A partir das entrevistas realizadas nas comunidades agricultoras, as respostas sobre a soberania alimentar passarão por uma análise de conteúdo com elaboração de categorias (Bardin, 2016) e então serão analisadas em relação ao conceito de Soberania alimentar. Conforme se aproximem ou se afastem deste, receberão valores entre 1 e 5 (sendo 1 muito ruim e 5 muito bom). Com esta  hierarquização, obteremos um gráfico de radar e a partir dele realizaremos o cálculo da área no interior do gráfico para cada comunidade fornecendo uma avaliação global de sua soberania alimentar nos seis eixos. As respostas da entrevista aberta de memória biocultural também passarão por uma análise de conteúdo e categorização.

  • Aspectos Éticos

Os pesquisadores se comprometem a conduzir o Projeto e zelar pela confidencialidade dos dados e privacidade dos participantes, de acordo com a resolução CNS 510/2016 (pesquisas em Ciências Humanas e Sociais), bem como as demais normativas e legislações vigentes e aplicáveis. Além disso, os pesquisadores declaram conhecer e cumprir os requisitos da Lei Geral de Proteção de Dados (Lei Nº 13.709, de14 de agosto de 2018) quanto ao tratamento de dados pessoais e dados pessoais sensíveis que serão utilizados para a execução do presente projeto de pesquisa.
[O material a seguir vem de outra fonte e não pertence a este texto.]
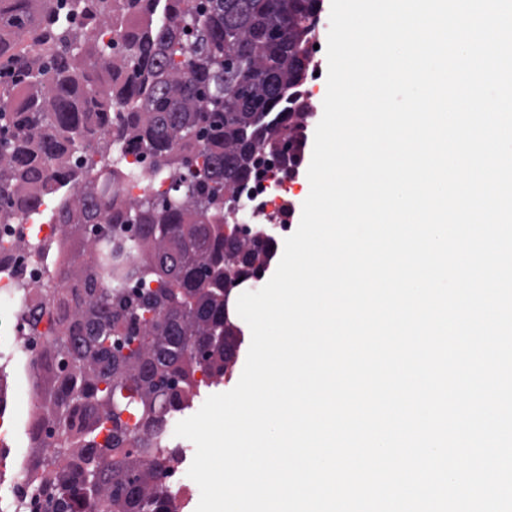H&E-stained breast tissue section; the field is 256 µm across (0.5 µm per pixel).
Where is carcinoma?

Ambas etapas, validação e entrevistas em campo, foram aprovadas no Comitê de Ética e Pesquisa em Ciências Humanas – CEPSH-UFSC (Certificado de Apresentação de Apreciação Ética nº 62721722.9.0000.0121) e serão aplicadas após a concordância das comunidades e especialistas escolhidos. Esta pesquisa tem o compromisso de obtenção da anuência das comunidades envolvidas por meio das respectivas organizações ou conselhos locais, sem prejuízo do consentimento individual. O processo de consentimento ocorrerá por meio do uso do Termo de Consentimento Livre e Esclarecido (TCLE) de forma online para a validação da entrevista e de forma presencial para sua aplicação em campo.